Look through the data below and return each line where "version" appears.
====== MATERIAL PROVIDED ======
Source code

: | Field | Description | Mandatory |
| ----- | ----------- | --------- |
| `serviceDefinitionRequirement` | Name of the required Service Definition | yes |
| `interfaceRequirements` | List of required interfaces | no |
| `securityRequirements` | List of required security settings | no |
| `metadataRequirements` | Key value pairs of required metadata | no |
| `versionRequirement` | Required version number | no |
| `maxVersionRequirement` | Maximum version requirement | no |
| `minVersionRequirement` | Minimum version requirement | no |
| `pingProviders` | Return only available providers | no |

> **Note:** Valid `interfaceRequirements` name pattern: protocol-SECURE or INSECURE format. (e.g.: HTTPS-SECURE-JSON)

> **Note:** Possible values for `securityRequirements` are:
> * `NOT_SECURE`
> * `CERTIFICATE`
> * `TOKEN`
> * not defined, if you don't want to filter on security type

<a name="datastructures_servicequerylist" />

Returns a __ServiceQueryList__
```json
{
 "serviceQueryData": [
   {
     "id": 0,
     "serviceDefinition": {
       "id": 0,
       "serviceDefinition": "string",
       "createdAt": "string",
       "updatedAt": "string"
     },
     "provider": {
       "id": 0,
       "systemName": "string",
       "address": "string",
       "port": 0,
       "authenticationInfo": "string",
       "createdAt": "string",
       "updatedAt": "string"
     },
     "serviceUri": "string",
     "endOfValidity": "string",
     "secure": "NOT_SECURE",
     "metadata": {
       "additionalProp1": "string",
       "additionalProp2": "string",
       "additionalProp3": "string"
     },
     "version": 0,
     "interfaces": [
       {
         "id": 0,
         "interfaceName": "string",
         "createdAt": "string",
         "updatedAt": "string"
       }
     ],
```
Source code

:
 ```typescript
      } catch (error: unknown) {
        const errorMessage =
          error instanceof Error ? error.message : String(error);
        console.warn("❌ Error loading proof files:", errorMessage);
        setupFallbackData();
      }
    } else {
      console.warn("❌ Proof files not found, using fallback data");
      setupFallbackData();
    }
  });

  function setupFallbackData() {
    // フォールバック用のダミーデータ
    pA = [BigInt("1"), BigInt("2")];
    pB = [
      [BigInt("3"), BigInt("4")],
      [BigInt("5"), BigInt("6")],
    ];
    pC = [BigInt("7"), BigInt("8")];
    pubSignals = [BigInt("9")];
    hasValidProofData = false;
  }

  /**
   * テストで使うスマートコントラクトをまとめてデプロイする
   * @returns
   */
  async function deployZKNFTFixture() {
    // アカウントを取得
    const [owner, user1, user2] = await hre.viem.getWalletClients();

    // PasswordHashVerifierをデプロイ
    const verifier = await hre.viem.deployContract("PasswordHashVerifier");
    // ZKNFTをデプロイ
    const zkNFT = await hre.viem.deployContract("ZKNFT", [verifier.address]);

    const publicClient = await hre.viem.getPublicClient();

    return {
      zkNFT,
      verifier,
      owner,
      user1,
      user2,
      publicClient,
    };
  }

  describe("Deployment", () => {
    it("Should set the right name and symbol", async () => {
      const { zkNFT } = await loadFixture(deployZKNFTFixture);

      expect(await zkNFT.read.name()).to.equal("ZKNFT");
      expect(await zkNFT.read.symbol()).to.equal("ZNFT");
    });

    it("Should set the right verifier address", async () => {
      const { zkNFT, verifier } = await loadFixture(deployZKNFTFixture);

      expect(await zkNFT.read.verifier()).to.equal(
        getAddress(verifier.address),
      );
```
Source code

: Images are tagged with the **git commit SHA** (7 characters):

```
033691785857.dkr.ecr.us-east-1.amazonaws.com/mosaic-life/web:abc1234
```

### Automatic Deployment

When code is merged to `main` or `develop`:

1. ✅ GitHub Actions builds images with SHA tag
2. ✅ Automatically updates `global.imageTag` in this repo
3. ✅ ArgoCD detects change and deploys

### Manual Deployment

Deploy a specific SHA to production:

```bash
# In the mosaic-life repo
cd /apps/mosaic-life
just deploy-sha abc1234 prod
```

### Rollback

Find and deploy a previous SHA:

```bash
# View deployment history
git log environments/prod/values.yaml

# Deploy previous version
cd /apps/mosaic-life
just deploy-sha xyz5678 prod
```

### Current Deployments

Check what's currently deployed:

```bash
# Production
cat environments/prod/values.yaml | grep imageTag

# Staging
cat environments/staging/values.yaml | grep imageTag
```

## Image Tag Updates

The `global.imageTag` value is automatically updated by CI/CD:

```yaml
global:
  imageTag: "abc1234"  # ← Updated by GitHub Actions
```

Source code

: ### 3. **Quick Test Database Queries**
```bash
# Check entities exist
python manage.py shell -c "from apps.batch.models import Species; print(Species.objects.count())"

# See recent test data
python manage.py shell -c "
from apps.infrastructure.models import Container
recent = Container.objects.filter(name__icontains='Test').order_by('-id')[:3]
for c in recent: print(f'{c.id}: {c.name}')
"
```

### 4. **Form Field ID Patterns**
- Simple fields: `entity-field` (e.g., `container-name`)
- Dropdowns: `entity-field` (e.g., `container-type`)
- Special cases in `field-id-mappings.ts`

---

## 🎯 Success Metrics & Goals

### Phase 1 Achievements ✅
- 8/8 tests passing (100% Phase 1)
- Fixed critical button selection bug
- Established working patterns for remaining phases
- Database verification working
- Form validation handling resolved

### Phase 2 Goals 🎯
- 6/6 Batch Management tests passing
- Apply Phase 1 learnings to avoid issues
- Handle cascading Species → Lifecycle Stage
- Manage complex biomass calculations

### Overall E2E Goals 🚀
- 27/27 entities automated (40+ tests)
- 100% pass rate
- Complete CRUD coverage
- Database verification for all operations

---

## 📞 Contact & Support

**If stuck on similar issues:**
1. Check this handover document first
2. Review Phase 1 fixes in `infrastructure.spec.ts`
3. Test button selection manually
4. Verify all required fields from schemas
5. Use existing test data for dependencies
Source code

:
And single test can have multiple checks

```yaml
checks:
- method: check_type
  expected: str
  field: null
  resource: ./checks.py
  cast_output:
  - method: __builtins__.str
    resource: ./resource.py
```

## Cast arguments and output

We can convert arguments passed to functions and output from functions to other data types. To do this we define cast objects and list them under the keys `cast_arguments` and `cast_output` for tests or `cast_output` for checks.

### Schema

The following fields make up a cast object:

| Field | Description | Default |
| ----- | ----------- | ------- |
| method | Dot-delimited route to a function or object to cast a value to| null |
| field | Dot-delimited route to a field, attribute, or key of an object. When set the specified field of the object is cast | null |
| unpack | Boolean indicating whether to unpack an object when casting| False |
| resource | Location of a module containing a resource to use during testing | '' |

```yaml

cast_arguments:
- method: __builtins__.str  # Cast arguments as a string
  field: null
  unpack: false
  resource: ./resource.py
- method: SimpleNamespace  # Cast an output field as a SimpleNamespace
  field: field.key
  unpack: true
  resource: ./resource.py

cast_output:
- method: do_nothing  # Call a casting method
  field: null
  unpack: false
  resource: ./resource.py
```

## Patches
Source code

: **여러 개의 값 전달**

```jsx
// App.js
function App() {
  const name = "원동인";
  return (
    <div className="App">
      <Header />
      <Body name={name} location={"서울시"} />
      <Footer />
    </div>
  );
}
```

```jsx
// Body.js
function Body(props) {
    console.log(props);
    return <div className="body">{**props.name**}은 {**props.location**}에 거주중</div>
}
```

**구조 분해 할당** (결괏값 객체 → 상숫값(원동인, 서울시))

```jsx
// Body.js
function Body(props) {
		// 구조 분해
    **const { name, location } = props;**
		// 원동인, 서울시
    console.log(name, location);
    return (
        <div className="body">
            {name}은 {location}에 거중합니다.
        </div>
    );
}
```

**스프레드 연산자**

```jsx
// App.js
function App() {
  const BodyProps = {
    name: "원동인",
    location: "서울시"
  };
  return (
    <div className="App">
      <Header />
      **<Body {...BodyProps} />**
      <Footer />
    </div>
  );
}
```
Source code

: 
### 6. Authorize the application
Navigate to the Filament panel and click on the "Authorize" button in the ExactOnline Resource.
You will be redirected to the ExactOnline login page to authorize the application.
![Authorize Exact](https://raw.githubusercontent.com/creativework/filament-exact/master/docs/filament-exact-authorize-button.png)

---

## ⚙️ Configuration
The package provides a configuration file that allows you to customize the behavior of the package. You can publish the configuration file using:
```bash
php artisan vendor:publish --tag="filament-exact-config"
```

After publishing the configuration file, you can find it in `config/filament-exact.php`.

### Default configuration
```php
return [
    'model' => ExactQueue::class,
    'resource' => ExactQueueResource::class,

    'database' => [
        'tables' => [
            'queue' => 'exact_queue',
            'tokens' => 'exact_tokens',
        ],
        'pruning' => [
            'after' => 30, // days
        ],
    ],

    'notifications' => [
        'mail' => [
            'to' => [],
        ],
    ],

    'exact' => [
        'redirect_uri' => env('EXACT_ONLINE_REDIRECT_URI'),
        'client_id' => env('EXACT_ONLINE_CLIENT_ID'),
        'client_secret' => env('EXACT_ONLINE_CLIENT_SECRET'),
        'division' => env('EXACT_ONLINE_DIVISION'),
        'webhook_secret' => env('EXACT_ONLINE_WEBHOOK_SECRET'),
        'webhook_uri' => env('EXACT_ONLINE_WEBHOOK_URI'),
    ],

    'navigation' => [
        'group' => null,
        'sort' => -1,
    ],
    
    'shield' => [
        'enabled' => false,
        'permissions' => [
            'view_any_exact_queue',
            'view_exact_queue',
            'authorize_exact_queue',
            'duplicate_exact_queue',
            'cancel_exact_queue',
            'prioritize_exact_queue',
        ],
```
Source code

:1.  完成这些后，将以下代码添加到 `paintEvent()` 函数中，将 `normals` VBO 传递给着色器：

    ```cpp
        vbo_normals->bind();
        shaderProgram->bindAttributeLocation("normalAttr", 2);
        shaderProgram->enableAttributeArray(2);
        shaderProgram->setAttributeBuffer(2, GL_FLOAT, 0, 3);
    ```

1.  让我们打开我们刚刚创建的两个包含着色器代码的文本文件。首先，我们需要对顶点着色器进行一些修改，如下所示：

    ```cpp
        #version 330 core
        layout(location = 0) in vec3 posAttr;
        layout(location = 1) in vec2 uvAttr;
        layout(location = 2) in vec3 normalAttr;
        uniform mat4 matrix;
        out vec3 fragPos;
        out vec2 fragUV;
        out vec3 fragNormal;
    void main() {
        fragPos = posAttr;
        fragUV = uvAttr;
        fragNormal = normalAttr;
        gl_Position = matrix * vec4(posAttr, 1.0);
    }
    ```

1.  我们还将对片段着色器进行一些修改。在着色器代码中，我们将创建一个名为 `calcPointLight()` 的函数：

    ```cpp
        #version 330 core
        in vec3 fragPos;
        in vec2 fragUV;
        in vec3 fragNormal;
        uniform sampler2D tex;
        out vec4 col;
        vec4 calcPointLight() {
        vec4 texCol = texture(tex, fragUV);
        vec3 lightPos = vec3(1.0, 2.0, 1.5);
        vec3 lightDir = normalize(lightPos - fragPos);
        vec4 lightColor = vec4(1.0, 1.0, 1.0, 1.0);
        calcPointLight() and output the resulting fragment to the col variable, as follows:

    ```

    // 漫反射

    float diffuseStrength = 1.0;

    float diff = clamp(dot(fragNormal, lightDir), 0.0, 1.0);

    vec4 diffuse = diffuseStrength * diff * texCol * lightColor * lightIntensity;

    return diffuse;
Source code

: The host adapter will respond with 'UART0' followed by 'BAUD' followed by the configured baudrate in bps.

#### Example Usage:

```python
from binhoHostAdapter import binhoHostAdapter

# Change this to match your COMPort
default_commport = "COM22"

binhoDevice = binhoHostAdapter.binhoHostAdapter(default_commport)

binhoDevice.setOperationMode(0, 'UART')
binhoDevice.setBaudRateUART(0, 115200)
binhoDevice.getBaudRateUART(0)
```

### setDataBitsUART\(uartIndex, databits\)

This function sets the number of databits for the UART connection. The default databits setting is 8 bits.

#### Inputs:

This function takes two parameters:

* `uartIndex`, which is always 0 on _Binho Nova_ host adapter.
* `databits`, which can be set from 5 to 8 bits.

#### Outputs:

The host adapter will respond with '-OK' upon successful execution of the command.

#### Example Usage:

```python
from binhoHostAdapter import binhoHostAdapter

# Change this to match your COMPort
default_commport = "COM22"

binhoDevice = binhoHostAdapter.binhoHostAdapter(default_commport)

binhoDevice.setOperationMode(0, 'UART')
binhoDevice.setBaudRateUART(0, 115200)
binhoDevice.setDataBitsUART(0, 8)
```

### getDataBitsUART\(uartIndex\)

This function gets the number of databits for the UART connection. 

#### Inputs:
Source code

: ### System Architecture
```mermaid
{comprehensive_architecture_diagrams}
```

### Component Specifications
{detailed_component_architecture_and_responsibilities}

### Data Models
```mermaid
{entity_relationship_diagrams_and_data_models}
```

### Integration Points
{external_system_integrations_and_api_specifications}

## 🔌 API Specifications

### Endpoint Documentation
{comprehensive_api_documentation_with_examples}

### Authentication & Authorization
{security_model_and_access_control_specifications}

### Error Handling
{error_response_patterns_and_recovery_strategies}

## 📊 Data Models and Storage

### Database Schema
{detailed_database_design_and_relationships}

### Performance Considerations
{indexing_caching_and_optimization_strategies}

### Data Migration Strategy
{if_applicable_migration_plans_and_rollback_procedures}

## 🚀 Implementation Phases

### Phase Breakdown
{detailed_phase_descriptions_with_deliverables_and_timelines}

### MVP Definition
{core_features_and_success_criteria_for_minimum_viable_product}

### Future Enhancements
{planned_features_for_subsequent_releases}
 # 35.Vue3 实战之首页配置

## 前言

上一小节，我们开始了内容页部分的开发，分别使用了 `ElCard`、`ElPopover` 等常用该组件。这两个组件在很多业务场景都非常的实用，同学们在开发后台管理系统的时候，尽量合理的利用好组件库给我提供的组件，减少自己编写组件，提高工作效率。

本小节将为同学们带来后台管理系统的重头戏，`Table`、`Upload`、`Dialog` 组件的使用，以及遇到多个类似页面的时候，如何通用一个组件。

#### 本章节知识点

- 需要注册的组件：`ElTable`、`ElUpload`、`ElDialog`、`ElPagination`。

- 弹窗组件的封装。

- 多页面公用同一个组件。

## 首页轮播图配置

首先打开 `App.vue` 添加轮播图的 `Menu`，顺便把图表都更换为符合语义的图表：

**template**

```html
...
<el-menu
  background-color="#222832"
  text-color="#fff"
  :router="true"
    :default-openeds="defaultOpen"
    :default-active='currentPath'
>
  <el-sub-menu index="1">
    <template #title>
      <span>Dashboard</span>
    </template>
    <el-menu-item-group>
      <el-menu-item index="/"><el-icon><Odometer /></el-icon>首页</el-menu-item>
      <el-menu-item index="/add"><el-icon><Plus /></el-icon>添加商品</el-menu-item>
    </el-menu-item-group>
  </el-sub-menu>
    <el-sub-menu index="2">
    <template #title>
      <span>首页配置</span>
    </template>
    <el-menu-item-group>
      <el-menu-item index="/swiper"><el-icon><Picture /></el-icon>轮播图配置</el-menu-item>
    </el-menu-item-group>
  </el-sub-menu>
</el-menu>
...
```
======
RESULT OF THIS TASK =
| `versionRequirement` | Required version number | no |
| `maxVersionRequirement` | Maximum version requirement | no |
| `minVersionRequirement` | Minimum version requirement | no |
     "version": 0,
# Deploy previous version
        #version 330 core
        #version 330 core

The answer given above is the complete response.